OT: web design
Brian K. White
brian at aljex.com
Wed Feb 15 19:39:26 PST 2006
Another reason why it's sensible to avoid putting uncessary junk in your web
pages.
I have a perfectly up to date machine. Completely best-case scenario, most
common case scenario.
Windows XP home, 3.2ghz p4 with HT, a gig of pc3200 ram, 800fsb, all the
latest versions of all the common plugins (flash, acrobat, java, quicktime,
etc...)
Everything works fine, no viruses, no broken plugins etc... so even the
worst examples of careless inefficient web pages work fine for me at least
on this machine.
So I'm doing some research / shopping, and I'm reading an article that I
arrived at indirectly by at least a couple links.
The article has my attention and I want to read it. If I were to move off of
the page I'm viewing I know I may not be able to find my way back.
There is a row of advertizements along the page. They are all topical and
all of interest to me also.
Dumb thing #1 that people do who disregard common sense of simplicity in web
design:
When you follow a link, something about the new page makes the back button
unuseable. You just keep getting the new page over and over again due to
some kind of immediate redirect or something.

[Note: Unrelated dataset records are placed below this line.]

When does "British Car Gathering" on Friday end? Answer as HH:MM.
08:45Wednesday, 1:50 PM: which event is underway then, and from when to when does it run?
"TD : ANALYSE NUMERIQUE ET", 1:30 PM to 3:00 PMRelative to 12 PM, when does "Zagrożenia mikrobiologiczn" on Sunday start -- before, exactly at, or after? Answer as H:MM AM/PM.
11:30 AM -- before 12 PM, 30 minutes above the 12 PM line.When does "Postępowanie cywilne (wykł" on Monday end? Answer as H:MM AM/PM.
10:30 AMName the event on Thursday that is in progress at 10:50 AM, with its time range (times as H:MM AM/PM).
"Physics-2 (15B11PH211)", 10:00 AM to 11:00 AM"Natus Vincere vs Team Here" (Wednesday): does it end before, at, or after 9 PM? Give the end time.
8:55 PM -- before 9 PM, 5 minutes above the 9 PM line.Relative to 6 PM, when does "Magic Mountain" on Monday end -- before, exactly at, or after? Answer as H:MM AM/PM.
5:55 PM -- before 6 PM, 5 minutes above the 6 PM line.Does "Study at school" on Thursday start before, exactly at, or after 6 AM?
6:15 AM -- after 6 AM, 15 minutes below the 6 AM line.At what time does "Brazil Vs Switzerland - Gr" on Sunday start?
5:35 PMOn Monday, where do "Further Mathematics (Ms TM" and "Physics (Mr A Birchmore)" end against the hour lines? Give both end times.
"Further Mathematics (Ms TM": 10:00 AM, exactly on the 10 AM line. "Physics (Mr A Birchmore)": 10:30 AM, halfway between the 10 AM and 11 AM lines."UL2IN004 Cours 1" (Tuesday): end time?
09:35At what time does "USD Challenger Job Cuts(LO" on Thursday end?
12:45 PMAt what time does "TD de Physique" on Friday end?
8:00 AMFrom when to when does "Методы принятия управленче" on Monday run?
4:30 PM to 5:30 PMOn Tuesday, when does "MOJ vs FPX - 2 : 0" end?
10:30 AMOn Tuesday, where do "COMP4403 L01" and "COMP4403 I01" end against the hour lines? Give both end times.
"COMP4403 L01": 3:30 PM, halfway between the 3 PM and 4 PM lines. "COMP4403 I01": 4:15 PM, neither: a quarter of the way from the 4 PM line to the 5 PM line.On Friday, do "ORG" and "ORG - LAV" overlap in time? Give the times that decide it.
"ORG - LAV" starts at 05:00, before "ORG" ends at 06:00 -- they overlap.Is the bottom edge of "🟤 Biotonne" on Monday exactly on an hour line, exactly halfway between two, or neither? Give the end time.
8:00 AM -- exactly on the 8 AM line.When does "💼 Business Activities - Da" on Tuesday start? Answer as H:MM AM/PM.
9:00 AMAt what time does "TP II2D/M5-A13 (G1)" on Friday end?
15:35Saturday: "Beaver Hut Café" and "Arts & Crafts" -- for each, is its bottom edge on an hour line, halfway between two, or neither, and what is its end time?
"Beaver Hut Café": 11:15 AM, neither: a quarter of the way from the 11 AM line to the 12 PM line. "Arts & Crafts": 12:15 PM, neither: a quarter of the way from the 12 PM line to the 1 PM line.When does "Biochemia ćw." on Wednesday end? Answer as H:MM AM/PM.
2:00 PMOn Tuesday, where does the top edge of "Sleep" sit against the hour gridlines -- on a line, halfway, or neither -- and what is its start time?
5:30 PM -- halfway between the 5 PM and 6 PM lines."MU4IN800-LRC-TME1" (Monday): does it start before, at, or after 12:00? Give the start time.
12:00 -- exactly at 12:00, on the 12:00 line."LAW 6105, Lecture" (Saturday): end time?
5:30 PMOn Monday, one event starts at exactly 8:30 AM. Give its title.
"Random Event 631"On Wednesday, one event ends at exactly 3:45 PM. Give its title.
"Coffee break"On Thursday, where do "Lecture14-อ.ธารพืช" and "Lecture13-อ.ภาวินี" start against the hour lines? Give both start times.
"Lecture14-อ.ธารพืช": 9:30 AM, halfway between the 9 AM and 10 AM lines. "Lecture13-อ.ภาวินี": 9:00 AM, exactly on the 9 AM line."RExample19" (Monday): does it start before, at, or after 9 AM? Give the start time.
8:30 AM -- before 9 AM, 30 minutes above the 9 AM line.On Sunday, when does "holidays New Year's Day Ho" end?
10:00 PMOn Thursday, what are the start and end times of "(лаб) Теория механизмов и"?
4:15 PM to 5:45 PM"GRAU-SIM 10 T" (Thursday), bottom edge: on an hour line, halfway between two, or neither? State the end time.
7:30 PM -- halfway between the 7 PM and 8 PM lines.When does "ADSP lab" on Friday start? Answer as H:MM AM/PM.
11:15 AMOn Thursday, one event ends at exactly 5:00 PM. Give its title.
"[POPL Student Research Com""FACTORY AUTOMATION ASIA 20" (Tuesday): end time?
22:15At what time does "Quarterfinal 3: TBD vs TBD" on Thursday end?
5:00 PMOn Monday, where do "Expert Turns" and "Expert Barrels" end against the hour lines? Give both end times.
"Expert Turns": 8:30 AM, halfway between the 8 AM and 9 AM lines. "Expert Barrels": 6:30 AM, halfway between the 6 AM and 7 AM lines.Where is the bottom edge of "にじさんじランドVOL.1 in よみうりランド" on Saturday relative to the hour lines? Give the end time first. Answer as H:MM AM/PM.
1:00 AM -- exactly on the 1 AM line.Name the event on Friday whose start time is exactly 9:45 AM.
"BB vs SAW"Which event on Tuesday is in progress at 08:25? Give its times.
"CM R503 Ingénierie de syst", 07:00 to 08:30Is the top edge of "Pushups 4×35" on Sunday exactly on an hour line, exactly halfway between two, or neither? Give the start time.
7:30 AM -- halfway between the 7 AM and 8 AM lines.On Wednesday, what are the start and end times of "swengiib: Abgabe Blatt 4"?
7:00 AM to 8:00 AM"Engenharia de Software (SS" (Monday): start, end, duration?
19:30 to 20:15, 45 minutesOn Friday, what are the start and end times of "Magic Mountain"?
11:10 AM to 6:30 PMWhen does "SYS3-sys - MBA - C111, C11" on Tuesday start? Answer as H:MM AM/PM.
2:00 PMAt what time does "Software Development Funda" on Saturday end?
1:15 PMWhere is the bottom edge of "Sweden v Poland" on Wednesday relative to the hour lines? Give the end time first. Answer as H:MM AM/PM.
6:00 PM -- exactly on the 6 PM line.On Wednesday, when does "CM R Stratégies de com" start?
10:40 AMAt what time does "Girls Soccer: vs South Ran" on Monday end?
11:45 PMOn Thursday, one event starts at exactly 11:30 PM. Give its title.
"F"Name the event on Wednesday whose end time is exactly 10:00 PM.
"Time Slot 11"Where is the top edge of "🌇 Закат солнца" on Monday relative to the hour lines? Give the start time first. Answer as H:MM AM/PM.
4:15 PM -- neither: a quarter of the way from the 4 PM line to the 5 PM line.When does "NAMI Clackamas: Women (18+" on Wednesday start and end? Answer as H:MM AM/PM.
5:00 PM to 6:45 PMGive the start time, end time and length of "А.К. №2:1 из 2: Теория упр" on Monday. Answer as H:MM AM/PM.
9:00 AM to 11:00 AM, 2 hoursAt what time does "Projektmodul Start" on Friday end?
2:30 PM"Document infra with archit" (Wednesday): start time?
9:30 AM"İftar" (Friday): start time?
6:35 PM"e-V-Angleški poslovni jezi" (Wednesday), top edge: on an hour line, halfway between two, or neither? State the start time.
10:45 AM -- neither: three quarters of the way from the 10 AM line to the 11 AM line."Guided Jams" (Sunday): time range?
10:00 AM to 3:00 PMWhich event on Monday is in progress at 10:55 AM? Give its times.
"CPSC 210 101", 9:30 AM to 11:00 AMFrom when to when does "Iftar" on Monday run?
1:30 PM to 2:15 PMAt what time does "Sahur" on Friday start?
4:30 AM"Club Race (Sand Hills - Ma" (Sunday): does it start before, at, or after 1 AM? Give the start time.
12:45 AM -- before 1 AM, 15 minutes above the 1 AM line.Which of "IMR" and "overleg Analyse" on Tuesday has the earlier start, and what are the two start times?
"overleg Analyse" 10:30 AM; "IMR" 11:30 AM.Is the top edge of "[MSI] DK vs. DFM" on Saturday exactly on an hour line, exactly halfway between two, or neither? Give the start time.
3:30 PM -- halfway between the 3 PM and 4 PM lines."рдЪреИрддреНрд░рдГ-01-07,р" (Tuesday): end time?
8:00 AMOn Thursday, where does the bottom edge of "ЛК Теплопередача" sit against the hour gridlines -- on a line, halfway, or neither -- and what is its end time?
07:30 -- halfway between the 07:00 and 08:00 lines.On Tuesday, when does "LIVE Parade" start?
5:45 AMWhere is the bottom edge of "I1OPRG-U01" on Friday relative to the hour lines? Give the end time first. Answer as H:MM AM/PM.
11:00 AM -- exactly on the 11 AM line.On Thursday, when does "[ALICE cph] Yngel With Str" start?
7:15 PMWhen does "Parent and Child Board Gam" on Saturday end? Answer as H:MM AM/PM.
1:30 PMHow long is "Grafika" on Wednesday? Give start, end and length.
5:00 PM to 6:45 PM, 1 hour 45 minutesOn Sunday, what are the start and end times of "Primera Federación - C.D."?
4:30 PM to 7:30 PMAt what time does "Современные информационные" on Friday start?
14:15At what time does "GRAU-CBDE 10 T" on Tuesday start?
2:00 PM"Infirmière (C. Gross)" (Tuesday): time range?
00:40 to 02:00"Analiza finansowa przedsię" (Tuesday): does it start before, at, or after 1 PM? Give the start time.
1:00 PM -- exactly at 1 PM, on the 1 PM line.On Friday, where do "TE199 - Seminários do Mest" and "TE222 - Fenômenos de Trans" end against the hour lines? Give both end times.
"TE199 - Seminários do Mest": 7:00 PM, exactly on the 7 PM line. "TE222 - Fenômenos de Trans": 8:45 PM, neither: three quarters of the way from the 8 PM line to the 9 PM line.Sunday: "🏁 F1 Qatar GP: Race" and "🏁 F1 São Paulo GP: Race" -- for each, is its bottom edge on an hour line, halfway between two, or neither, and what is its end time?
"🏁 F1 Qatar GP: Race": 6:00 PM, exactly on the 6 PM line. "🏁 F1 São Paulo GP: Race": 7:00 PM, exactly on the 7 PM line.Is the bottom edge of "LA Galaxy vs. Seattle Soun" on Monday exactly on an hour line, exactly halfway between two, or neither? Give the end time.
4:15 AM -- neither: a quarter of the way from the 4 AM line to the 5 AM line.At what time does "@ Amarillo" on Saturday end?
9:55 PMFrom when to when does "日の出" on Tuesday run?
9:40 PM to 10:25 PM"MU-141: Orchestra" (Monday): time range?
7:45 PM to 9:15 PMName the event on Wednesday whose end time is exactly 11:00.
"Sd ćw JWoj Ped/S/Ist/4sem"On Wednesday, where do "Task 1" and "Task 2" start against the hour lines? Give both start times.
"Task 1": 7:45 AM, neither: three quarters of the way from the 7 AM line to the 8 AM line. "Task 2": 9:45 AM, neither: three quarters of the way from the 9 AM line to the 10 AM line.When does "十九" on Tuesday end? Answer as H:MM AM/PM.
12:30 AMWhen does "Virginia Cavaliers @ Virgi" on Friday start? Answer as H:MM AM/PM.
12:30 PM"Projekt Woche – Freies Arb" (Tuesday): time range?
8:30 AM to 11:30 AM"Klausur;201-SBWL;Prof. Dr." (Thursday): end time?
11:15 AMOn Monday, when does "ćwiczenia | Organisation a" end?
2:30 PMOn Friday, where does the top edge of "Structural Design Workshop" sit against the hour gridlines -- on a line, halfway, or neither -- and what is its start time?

It doesn't matter that you have no difficulty displaying the new page. The
unecessary gizmo on it is still a problem when you can't get back to, say,
the google search results you came from.
The answer there is, once you have been burned by this once, you start being
paranoid and every time you want to follow a link but value the current page
enough to worry about losing it, you right-click on the link and choose open
in new window or in new tab (for those browsers that have tabs).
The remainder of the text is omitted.